Comparing PCovR2 with competitor methods, we have shown that when focusing on the subset of relevant predictor components and predictable criterion components, PLS2 also predicts the criterion variables well, but does not adequately recover the underlying predictor components, if more than one predictor component is needed to reconstruct a criterion component. In case the number of relevant predictor components equals the number of predictable criterion components, PLS2 and PCovR2 with a low α value had a very similar and mostly good recovery performance, however. Performance of PCR2 is worse in these analyses because it focuses on the strength of components rather than on their relevance/predictability. Yet, when we focused on retrieving all simulated components, PCR2 and PCovR2 with a high α value yield equally excellent results, whereas PLS2 did worse.

PCovR2 has some disadvantages, of which an important one pertains to model selection. Using the matrix plot involves many computations, and it may not be all that easy to compare the subplots, and find a useful compromise across the loss parts. The proposed model selection heuristic might still seem quite complicated, as it involves two steps to find the correct number of relevant predictor and predictable criterion components, and it is based on rather arbitrary thresholds. Another disadvantage is that one cannot simply fix RX and RY to the numbers of relevant predictor and predictable criterion components.
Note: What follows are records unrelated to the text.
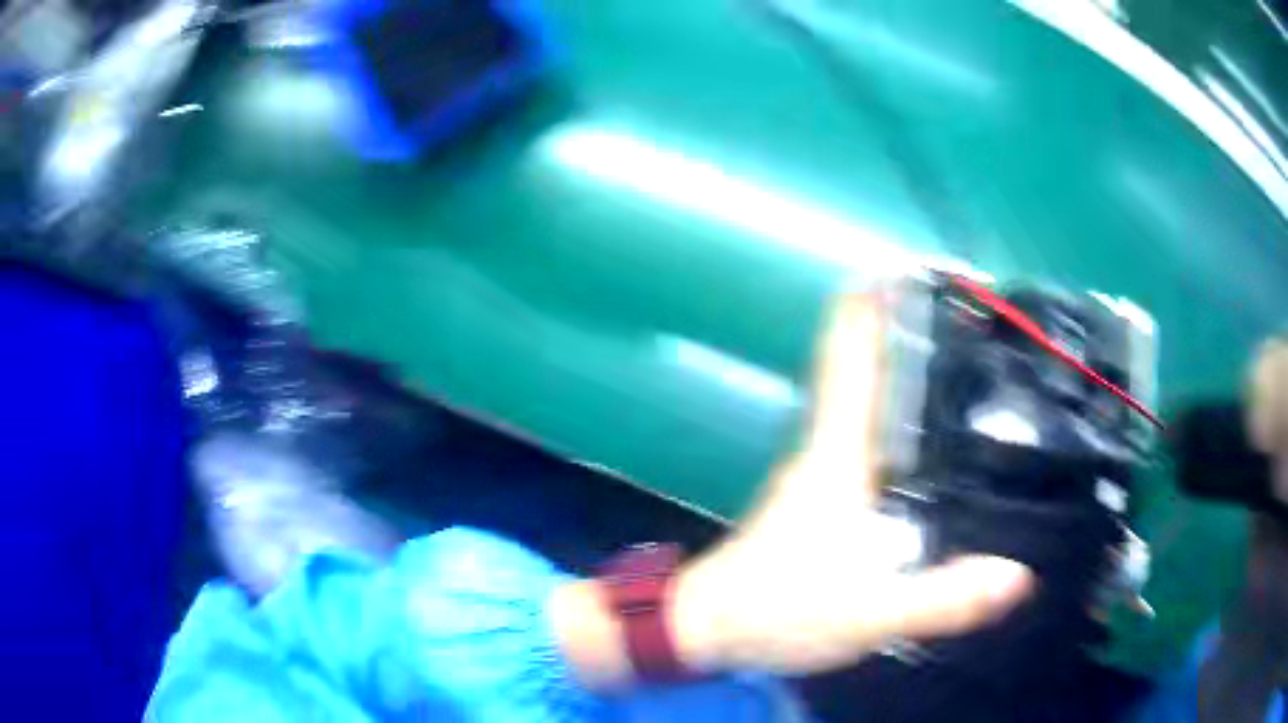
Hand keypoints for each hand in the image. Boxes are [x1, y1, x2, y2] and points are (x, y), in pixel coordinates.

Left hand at [671, 289, 1033, 675]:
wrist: (712, 629)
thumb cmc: (778, 612)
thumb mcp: (868, 614)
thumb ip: (940, 599)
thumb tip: (1019, 575)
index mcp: (840, 450)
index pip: (854, 348)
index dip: (883, 298)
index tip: (934, 271)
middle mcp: (835, 444)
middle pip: (877, 364)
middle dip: (926, 333)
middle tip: (991, 323)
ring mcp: (830, 469)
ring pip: (880, 399)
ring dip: (923, 374)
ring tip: (989, 367)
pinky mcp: (832, 496)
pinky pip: (882, 439)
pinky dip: (915, 421)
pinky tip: (954, 442)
Indeed, as we showed for our toy data set, one often needs to extract additional components to model the relevant and predictable components correctly.

Future research might further investigate model selection. In pilot simulations, we tried to tune the α value through cross-validation, for instance. The tricky part is that it is not so obvious which criterion should be optimized and evaluated in the cross-validation. In the pilot simulations, we optimized the predictability of the criterion scores based on the predictor scores. Yet, this criterion does not explicitly take the recovery of the predictor and criterion structure into account. An interesting alternative might be to use stability selection (Meinshausen & Bühlmann, 2010), although, like cross-validation, this procedure is computationally intensive.

PCovR2 holds promise for dyadic studies, as illustrated in the previous section. This research area has seen a significant increase in the last decade and many researchers are involved in the development of dedicated methods (e.g., Bodner et al., 2018; Butler, 2011; Gates & Liu, 2016). Often the major questions steering the analysis of such data focus on the interrelations between both dyadic partners, which is precisely what PCovR2 aims to unravel. Since many dyadic studies repeatedly measure the same dyad across time, it would be interesting to study how PCovR2 can be extended to take serial dependencies between observations into account. The recent surge of psychometric research on vector autoregressive modeling can be inspiring in this regard (e.g., Bulteel, Tuerlinckx, Brose, & Ceulemans, 2018; Epskamp et al., 2018; Hamaker et al., 2018). Moreover, so far, PCovR2 is an asymmetric method, implying that the analysis focuses on the effect that one partner has on the other and not vice versa. Further developments are needed that extend the regression weights and the PCovR2 loss function and algorithm, so as to take bi-directional influences into account.

To conclude, we presented PCovR2, a new method for multivariate regression problems with a relatively high number of predictors and criteria, and compared it to PLS2 and PCR2. The proposed PCovR2 algorithm yields comparable results to PCR2 when trying to retrieve all components in the data and comparable results to PLS2 when focusing on finding back the relevant predictor components and predictable criterion components and in case the numbers of the latter components are equal. Yet, unlike PLS2, PCovR2 can also handle settings in which these numbers are not the same, although model selection is challenging.